Referente per Dipartimento di Scienze Agrarie, Alimentari ed Ambientali – Prof. Stefano Tavoletti

Presentazione ed esperienza pregressa:

Il Prof. Tavoletti nel periodo 2001-2011 ha svolto vari progetti di ricerca finanziati sia dalla Regione Marche che dall’Università di Ancona; in particolare alcuni di essi hanno portato alla collezione, valutazione in campo e con marcatori molecolari e conservazione di popolazioni locali di cicerchia della Regione Marche. Tra i materiali collezionati e valutati è stata inserita anche la Cicerchia di Serra de’ Conti che ha mostrato caratteristiche, legate soprattutto alla morfologia del seme, differenti dalle altre popolazioni marchigiane collezionate. Inoltre, una notevole variabilità genetica è stata individuata tra le popolazioni marchigiane sulla base dei risultati ottenuti con i marcatori molecolari. Relativamente al contenuto in b-ODAP, la neurotossina che si accumula nei semi della cicerchia, le popolazioni marchigiane hanno mostrato valori medio alti, confermando la necessità di consumare solo previa imbibizione e cottura i semi o i prodotti da essi derivati. Le prove di campo hanno confermato l’estrema suscettibilità della Cicerchia di Serra de’ Conti all’allettamento. Le piante mostrano un notevole accrescimento vegetativo ma non riescono ad auto-sostenersi.

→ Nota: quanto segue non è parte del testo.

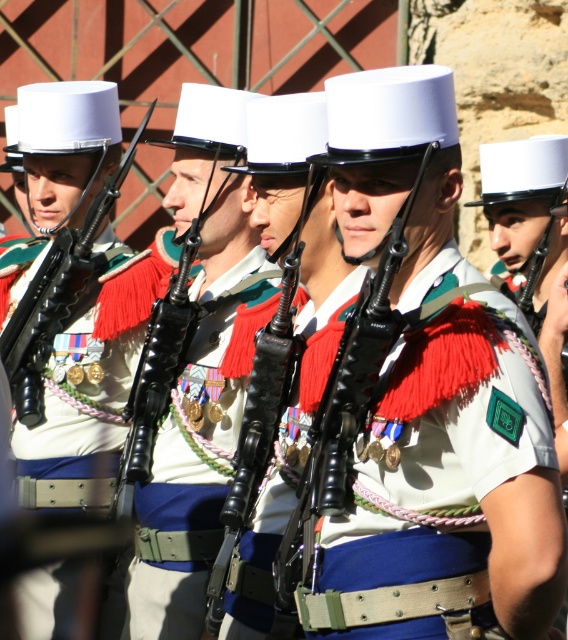
You are a photographer trying to capture a clear photo of the shiny black rifle at center and the matte white uniform at center. Since you want both to be in focus, which object should you adjust your camera focus on first, considering their sizes?

The matte white uniform at center is larger than the shiny black rifle at center, so you should focus on the larger matte white uniform at center first to ensure both are in focus.

You are standing at a safe distance observing the military formation. The point at coordinates point (411,285) is part of the formation. If you want to throw a small object to reach that point, what is the minimum distance you need to throw it?

The point at coordinates point (411,285) is 38.98 meters away from the viewer, so you would need to throw the object at least 38.98 meters to reach it.

You are a photographer positioned at the front of the formation. You want to take a photo that includes both the point at coordinates point (x=94, y=124) and point (x=213, y=556). Which point is closer to your camera lens?

The point at coordinates point (x=94, y=124) is closer to the camera lens because it is further to the viewer than point (x=213, y=556).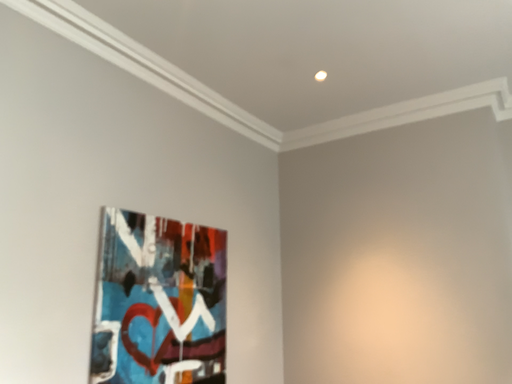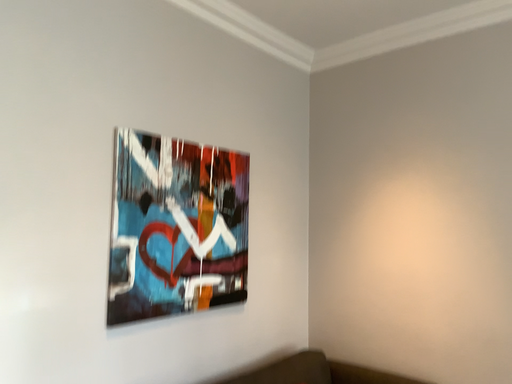
Question: How did the camera likely rotate when shooting the video?

Choices:
 (A) rotated downward
 (B) rotated upward

Answer: (A)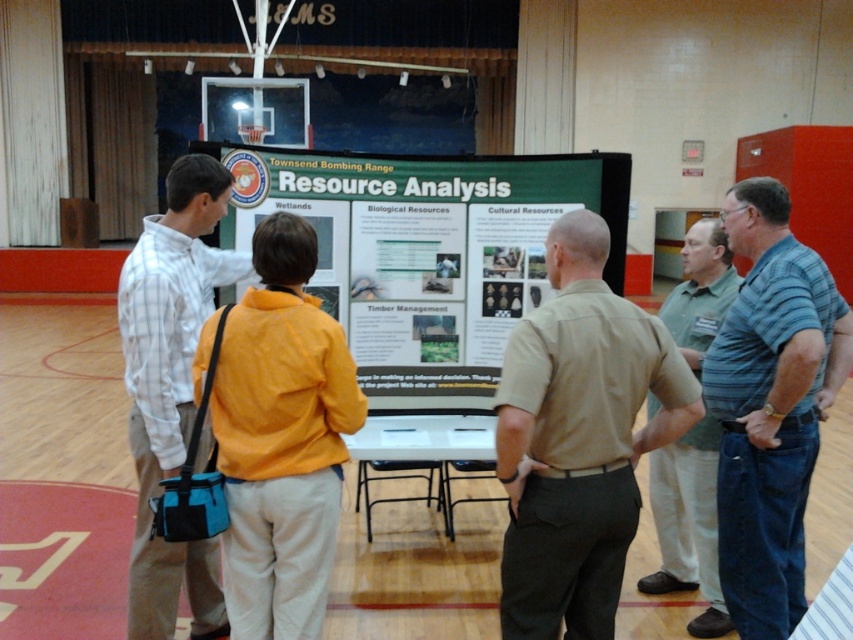
You are a photographer standing at the back of the gymnasium. You want to take a photo of the khaki pants at center and the khaki uniform shirt at center. If your camera has a minimum focus distance of 1.5 meters, will you be able to capture both items clearly in the same photo without moving closer?

The khaki pants at center is 1.49 meters from the khaki uniform shirt at center. Since the distance between them is less than the camera minimum focus distance of 1.5 meters, the camera can focus on both items simultaneously. Therefore, you can capture both items clearly in the same photo without moving closer.

From the picture: You are a photographer trying to capture a candid shot of the khaki pants at center and the khaki uniform shirt at center during the presentation. Since you want to focus on the lower body and upper body details respectively, which object should you adjust your camera focus to first based on their vertical positions?

The khaki pants at center is shorter than the khaki uniform shirt at center, so you should focus on the khaki uniform shirt at center first as it is taller and requires attention to upper body details.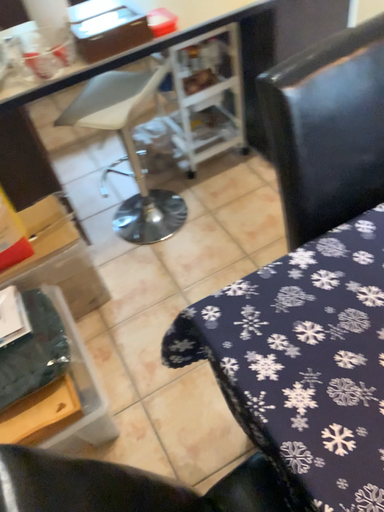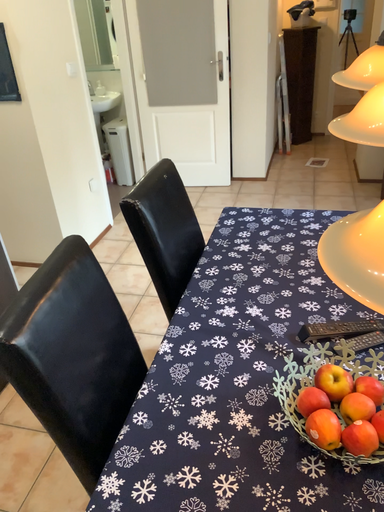
Question: Which way did the camera rotate in the video?

Choices:
 (A) rotated right
 (B) rotated left

Answer: (A)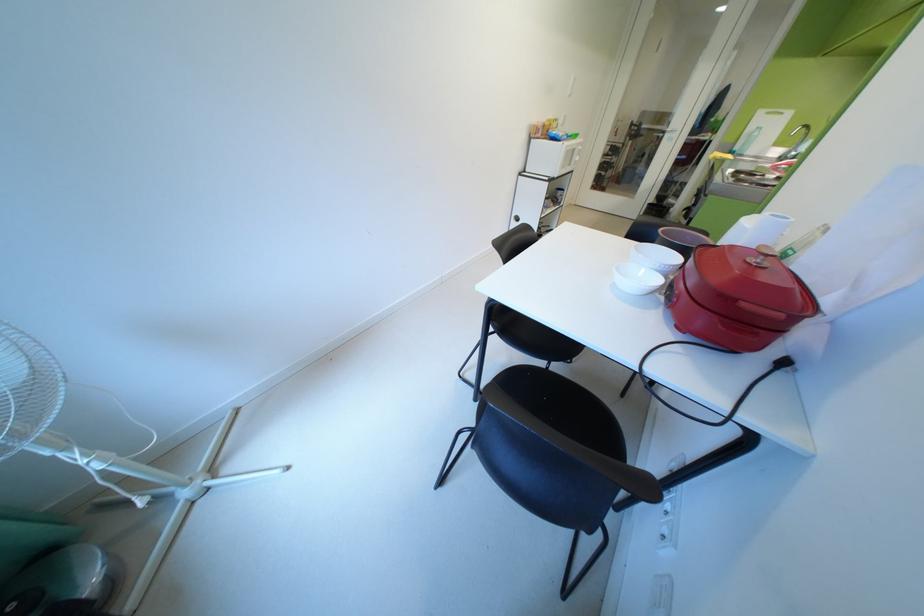
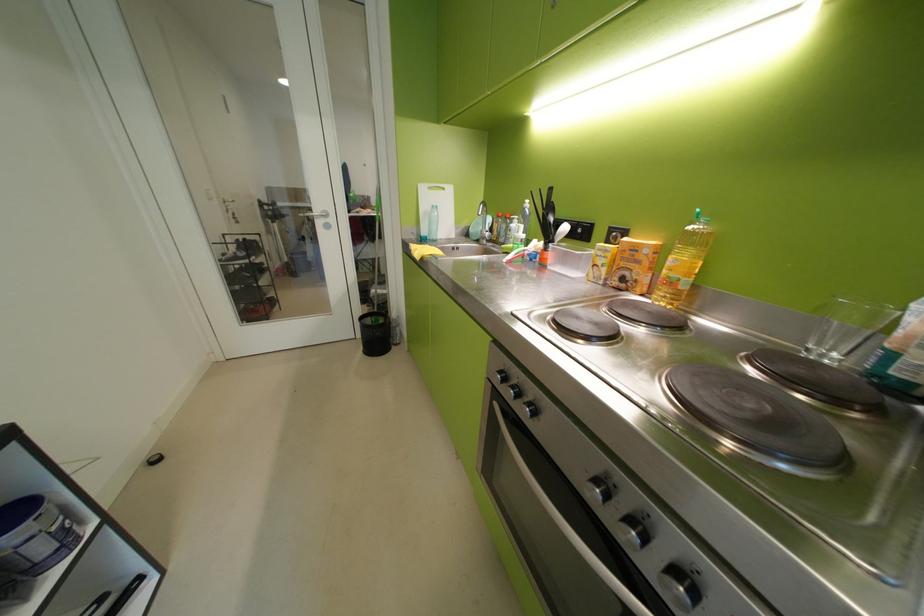
Locate, in the second image, the point that corresponds to (x=747, y=148) in the first image.

(433, 233)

Questo determina un accumulo di vegetazione a livello del terreno che ostacola sia i processi fisiologici di fioritura e produzione di semi e legumi sia la raccolta della coltura che spesso veniva effettuata a mano. Risultati di prove di campo svolte nell’ambito di un recente Progetto Strategico (2017-18) finanziato dall’UNIVPM hanno evidenziato che la consociazione della cicerchia con il frumento determina effetti positivi sia per la coltura della leguminosa, che può essere raccolta più facilmente, sia per il cereale che presenta un più elevato contenuto proteico della granella. Sulla base di questi risultati l’identificazione di una consociazione ottimale per la cicerchia di Serra de’ Conti consentirebbe uno svolgimento ottimale di tutte le operazioni di campo inerenti la produzione e la raccolta del seme. Inoltre, la valutazione delle consociazioni in ambienti differenziati (media ed alta collina marchigiana) potrebbe consentire di ridurre i danni al seme causati dal tonchio, insetto che perforando il seme deprezza notevolmente il prodotto finale.